• Passage extrait:
———

Ø L’alimentation d’une fondation, créée pour l’occasion, par un opérateur ; il garde le contrôle des sommes versées par ses clients, dans une transparence toute relative. Les fonds sont déclarés destinés à un programme de reforestation.
Les modes de collecte varient eux aussi :
Ø Le montant à compenser (calculé comment ?) est intégré au forfait ; il est possible ou pas de le retrancher
Ø L’adresse d’un organisme de vente de crédit carbone est fournie, avec le montant à compenser
Nous voyons donc que les offres sont liées, d’une manière ou d’une autre, et dans la plupart des cas, à une offre captive et/ou pire, peu lisible.
4/ [V.V.E.] insiste pour dire que la compensation, volontaire ou obligatoire, n’est pas un passeport pour polluer en toute bonne conscience ; et ne peut permettre l’économie d’une réflexion sur nos modes de consommation des transports.
Nous voyons que réfléchir sur les mécanismes de compensation carbone mène tout droit à une réflexion sur nos modes de déplacement… qui relève de la quadrature du cercle.
Alors instrument de bonne conscience ? Grâce aux outils de calcul, la compensation carbone ne sert-elle qu’à rendre invisibles les nuisances engendrées ? Comment penser que dépenser 50 € en plus de son voyage va effacer celui-ci ? Serait-ce si simple ?
On peut se le demander dans la mesure où la plupart des programmes qu’ils soutiennent ne garantissent ni contraintes ni vérifications susceptibles d’être exigées.
Mais faut-il demander à un voyagiste de compenser nos propres trajets en avion (ou le forfait complet) ? Il n’est pas propriétaire des avions et de leurs nuisances ; il ne fait qu’incorporer à son forfait un service que demande le consommateur. Il incombe donc au consommateur de se renseigner, et de juger lui-même, par une démarche volontaire, s’il doit essayer de compenser ses déplacements en avion, et acheter ce service à l’opérateur qui lui semble le plus pertinent. Cela éviterait les offres sans valeur, à la fois juge et partie, et la récupération de la réflexion, par les opérateurs touristiques, qui ont intérêt à « verdir » leurs activités. Et surtout à éviter que chacun ne se détourne des voyages utilisant l’avion. Notons que les programmes de cumul de Mile’s sont plus visibles encore dans la communication ; poussant à consommer, ils sont plutôt en contradiction avec une réduction de nos GES.
Le coût des voyages n’a cessé de baisser, comme nous l’avons montré dans un article consacré au sujet ; et cela est en grande partie dû au prix des trajets aériens orientés à la baisse depuis des décennies, en particulier sur les destinations moyen courrier. Cela induit un plus grand nombre de voyageurs en avion (+ 6% par an depuis 20 ans), et la multiplication des vols sur une année pour de nombreux clients (2 milliards de passagers cumulés chaque année – source IATA).

———

Reproduisez, dans l'extrait sur la compensation carbone, le passage qui s'ouvre sur les mots contenant « Nous voyons que » et se clôt sur « quadrature du cercle. ». Les lignes ci-dessous n'ont aucun lien avec l'extrait sur la compensation carbone.

• Données fournies:
———

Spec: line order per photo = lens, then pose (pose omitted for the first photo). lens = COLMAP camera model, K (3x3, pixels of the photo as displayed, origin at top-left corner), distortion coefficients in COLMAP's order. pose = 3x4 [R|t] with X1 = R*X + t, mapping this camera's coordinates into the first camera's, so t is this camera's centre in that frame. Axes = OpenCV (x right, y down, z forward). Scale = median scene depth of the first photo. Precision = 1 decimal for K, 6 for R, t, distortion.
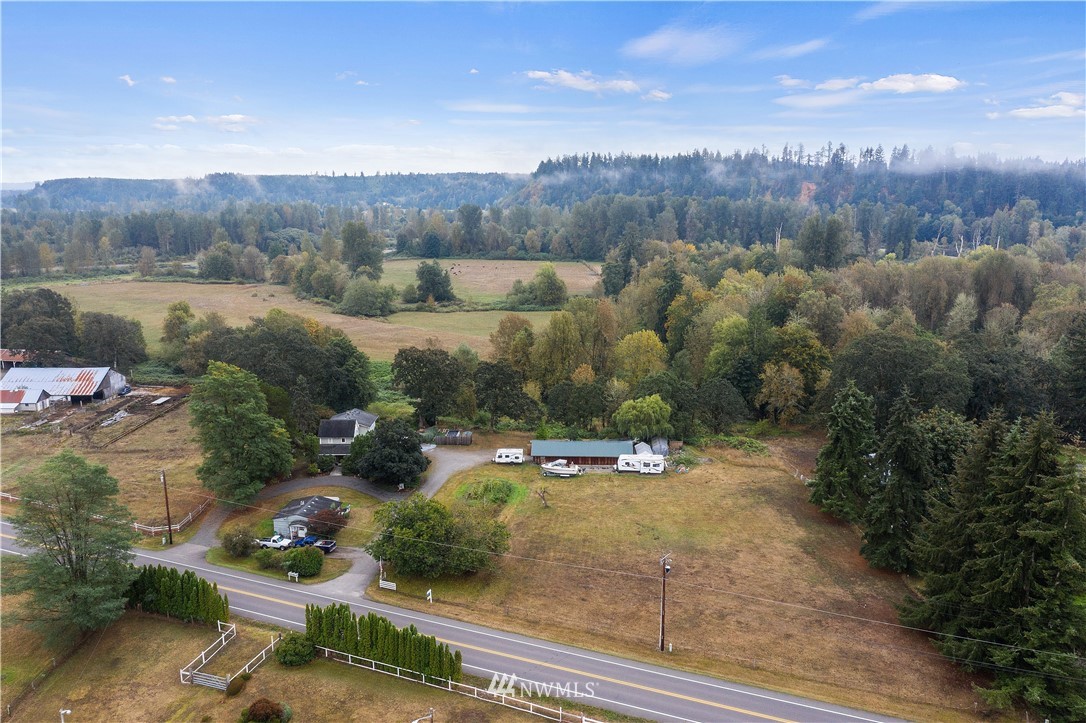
lens RADIAL K [[874.7, 0, 542.2], [0, 874.7, 361.3], [0, 0, 1]] dist [-0.000148, 0.000783]
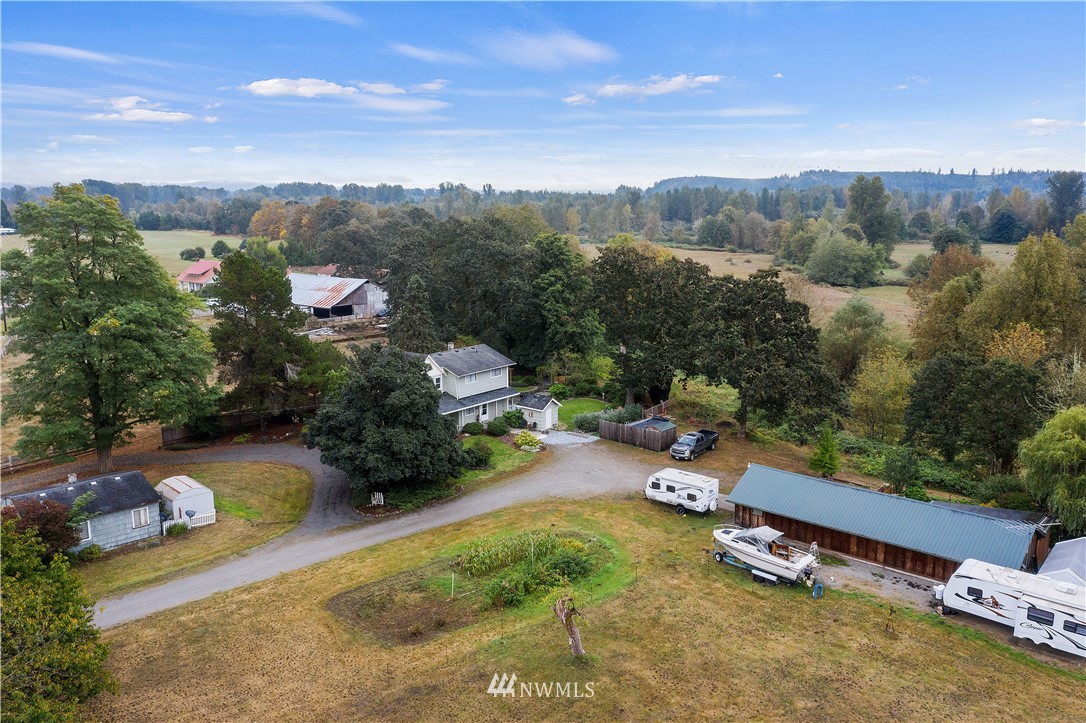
lens RADIAL K [[874.7, 0, 543.6], [0, 874.7, 359.5], [0, 0, 1]] dist [-0.000148, 0.000783]
pose [[0.787028, 0.120554, -0.605023, 0.148508], [-0.127897, 0.991298, 0.031149, 0.045257], [0.603514, 0.052865, 0.795598, 0.644046]]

———

• Corrigé de l'exercice:
Nous voyons que réfléchir sur les mécanismes de compensation carbone mène tout droit à une réflexion sur nos modes de déplacement… qui relève de la quadrature du cercle.